L’aventure du Cavalier Bleu : Franz Marc et August Macke

Publié le 28/05/2019

Chien couché dans la neige, Franz Marc (1911).

Städel Museum – ARTOTHEK

Si l’Allemagne s’est vraiment intéressée à l’art moderne à partir de 1900, elle s’est imposée avec l’expressionnisme, en particulier avec le groupe du Blaue Reiter (« Le cavalier Bleu »), fondé à Munich en 1911 par Kandinsky, Franz Marc et August Macke, qui fut dissout en 1914. Ils voulaient prôner l’avant-garde. Cette période expressionniste intense revit sur les cimaises du musée de l’Orangerie, avec les œuvres de Franz Marc, né à Munich en 1880, et d’August Macke qui naît en 1887 en Westphalie. Ils se rencontrent en 1910 et se lient d’une forte amitié. Tous les deux ont un destin tragique puisqu’ils sont tués à la guerre de 1914. Marc a étudié la philosophie et la théologie, Macke s’est formé à l’école des Beaux-Arts et l’école d’Arts appliqués à Düsseldorf.

Durant son premier voyage à Paris en 1903, Franz Marc s’intéresse à l’impressionnisme. Il revient dans la capitale en 1907 et découvre Gauguin et van Gogh. Il s’intéresse au fauvisme, dont il retient les audaces chromatiques. August Macke, quant à lui, découvre Cézanne. Dès l’entrée de l’exposition, l’intensité des couleurs fortes et lumineuses saisit le visiteur. Les artistes ont en commun l’amour de la nature, mais leurs thèmes diffèrent. Franz Marc peint les animaux souvent avec tendresse ; il apparaît lyrique et tourmenté parfois dans ses représentations de chevaux, de chiens ou de loups, qu’il peint avec dynamisme en aplats de couleurs pures, vives, nuancées dans un monde souvent paradisiaque.

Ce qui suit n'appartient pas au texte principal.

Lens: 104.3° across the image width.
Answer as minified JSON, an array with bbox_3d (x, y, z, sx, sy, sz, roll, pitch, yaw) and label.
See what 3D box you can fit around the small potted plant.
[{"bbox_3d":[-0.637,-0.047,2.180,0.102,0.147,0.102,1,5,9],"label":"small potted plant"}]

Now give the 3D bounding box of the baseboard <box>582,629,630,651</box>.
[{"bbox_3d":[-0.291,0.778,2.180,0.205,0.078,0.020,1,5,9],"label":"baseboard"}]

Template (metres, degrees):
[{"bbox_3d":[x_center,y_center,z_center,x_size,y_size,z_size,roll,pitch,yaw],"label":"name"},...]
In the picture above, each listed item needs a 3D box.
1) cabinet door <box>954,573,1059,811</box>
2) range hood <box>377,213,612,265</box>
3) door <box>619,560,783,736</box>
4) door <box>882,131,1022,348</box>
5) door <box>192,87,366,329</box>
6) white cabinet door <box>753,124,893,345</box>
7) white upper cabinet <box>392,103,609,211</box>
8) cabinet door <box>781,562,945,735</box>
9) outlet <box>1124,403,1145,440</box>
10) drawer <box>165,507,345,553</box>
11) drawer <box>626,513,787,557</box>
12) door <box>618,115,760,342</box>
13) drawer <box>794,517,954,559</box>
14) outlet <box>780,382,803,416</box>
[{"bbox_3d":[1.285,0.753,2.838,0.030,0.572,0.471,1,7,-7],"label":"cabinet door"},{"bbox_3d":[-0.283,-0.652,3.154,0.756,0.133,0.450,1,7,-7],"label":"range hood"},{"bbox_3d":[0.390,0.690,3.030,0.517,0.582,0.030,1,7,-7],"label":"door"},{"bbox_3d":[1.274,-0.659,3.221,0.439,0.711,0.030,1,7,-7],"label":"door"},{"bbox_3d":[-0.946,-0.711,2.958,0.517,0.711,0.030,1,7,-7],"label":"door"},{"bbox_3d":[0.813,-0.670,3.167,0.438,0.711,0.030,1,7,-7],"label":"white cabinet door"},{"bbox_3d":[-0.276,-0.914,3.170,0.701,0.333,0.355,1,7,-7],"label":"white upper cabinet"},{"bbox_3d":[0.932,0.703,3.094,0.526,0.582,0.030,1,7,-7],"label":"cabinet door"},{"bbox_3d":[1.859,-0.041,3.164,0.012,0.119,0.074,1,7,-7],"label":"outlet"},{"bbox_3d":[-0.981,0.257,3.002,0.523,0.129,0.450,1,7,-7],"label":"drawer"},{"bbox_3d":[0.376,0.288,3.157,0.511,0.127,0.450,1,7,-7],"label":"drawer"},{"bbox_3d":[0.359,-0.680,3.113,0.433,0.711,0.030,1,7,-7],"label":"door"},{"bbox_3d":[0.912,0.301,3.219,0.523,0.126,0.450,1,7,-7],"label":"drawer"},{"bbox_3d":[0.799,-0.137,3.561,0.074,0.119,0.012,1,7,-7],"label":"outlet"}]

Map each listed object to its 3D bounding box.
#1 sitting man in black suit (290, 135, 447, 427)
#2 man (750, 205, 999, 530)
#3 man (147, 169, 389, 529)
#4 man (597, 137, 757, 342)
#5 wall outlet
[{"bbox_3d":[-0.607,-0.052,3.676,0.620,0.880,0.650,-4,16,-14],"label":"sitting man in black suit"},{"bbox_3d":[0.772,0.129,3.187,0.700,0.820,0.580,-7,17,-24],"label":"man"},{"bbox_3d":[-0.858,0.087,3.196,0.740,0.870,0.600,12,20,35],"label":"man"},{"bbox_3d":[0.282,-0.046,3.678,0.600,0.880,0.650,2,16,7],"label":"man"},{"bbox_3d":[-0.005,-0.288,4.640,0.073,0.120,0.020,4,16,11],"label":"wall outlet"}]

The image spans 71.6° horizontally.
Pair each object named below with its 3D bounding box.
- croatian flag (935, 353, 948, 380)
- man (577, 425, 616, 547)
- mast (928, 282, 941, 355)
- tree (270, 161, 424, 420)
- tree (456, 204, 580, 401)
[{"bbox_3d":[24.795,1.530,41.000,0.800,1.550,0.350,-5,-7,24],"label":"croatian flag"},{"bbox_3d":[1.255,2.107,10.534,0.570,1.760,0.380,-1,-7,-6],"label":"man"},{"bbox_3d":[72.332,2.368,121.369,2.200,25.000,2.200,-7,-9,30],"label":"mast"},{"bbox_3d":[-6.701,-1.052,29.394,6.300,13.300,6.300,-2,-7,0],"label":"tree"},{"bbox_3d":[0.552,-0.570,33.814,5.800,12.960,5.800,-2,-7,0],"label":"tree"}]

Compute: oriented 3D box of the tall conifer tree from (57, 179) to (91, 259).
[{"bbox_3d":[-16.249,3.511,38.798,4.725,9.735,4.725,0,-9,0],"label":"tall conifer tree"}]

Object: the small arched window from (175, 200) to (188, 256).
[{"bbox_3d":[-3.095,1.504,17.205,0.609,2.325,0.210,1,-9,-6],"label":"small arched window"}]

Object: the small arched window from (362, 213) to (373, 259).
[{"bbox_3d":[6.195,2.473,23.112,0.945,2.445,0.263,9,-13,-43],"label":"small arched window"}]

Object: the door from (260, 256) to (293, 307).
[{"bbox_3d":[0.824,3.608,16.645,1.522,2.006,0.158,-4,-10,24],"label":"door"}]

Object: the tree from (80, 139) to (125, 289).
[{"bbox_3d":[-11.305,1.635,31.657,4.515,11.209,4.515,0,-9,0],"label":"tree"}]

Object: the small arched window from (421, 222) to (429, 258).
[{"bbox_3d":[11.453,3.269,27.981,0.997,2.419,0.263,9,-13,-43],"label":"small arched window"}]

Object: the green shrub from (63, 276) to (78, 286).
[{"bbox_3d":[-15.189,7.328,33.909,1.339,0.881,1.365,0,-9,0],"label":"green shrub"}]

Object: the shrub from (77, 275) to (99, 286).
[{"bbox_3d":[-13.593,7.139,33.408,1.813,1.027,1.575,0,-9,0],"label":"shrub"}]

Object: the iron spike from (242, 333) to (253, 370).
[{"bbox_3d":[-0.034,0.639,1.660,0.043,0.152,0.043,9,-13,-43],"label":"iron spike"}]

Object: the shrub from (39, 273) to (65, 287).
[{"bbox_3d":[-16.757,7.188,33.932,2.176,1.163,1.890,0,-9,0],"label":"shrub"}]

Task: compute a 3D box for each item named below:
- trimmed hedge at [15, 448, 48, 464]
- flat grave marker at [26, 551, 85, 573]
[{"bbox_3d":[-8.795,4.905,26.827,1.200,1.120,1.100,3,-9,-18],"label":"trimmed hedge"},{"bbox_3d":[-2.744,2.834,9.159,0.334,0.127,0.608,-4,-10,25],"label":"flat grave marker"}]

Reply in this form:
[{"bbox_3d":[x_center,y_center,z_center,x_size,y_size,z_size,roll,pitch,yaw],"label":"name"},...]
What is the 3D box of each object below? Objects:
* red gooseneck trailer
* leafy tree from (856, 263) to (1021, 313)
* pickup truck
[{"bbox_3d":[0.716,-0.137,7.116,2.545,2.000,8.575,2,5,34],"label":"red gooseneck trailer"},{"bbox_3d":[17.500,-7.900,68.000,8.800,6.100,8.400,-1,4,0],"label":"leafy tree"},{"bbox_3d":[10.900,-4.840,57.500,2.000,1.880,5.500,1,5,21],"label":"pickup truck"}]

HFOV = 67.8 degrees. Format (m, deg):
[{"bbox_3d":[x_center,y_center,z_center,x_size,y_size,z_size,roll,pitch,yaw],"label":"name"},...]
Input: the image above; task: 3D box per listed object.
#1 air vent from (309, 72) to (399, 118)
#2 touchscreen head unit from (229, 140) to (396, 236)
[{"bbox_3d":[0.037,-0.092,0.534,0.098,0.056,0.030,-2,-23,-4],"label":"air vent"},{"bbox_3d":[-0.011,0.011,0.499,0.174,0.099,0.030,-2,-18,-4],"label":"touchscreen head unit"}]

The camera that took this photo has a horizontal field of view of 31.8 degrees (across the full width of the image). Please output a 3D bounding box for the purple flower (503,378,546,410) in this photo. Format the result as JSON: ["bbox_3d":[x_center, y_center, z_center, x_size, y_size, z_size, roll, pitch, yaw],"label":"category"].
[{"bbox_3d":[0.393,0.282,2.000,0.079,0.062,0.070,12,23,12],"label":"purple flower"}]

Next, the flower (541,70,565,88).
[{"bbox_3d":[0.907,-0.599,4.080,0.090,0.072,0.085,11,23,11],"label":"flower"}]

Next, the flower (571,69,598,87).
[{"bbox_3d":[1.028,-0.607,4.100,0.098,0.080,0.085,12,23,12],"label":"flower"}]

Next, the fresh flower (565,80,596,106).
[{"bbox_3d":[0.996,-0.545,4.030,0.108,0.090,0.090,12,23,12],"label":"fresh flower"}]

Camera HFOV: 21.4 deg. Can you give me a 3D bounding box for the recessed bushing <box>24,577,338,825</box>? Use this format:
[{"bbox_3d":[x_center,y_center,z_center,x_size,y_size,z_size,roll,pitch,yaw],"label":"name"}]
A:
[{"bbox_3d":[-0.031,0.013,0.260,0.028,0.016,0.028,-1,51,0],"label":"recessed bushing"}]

En une figuration parfois allusive, August Macke réalise jeunes femmes, parcs, et portraits vivants, tel celui de Franz Marc. De ses compositions réalisées en un chaleureux chromatisme, émane souvent un bonheur tranquille. Avant le Blaue Reiter, Franz Marc peint des fleurs en liberté aux tons pastel. Sa rencontre avec Kandinsky en 1911 est décisive ; sa peinture prend un tournant radical, il confère aux animaux des couleurs arbitraires sans toutefois les dénaturer. Les artistes désirent une nouvelle orientation : « Nous cherchons aujourd’hui derrière le voile des apparences la nature des choses cachées qui nous semblent plus importantes que les découvertes impressionnistes ». Une profession de foi et une croyance en leur démarche. Franz Marc exploite les teintes complémentaires, la simplification de la forme, en des toiles rythmées où les plans se côtoient. Une légère influence cubiste se lit dans certaines œuvres. Parfois, il peut employer de douces harmonies ocrées : Chien courant dans la neige. Puis, il passe à des tonalités violentes : Le Moulin ensorcelé, où apparaît une certaine géométrie : maisons, roue et une gerbe d’eau puissante à l’image d’une cascade. On lit ici l’influence de Delaunay, rencontré à Paris avec August Macke en 1912 ; c’est encore le dynamisme et la gestualité de La Cascade. Malgré la simplification des volumes et les couleurs arbitraires, les chevaux sont habités de dynamisme.

August Macke possède les mêmes admirations pour Delaunay et partage l’idée du pouvoir expressif de la couleur ; il organise ses toiles en des vibrations colorées. Il sait aussi être rigoureux et coloriste, en témoigne L’Église Sainte-Marie de Bonn, avec à ses côtés Promenade dans un parc du Douanier Rousseau, une analogie entre ces œuvres par la géométrie. L’avant-garde européenne exerce une influence sur les deux artistes : Couple dans la forêt, où August Macke révèle sa proximité avec le cubisme, et Franz Marc s’inspire de Delaunay, insérant des formes géométriques dans ses œuvres. À partir de 1913, ils démontrent un intérêt pour l’abstraction : ce sont Les Carreaux qu’August Macke peint en une joyeuse harmonie et dans un bel équilibre, Franz Marc dans Paysage avec une maison et deux vaches, peint au milieu de droites et d’obliques de cercles, de droites et d’obliques. Dans Paysage avec vaches, voilier et figures haut en couleur, August Macke mêle figuration et abstraction. Son voyage en Tunisie avec Klee en 1914 lui révèle la lumière et il réalise des compositions libres, sereines à la discrète géométrie. Franz Marc peint Les Loups ; les animaux représentent ici la cruauté des hommes. Son œuvre témoigne d’une ferveur panthéiste ; il privilégie le rapport homme/nature.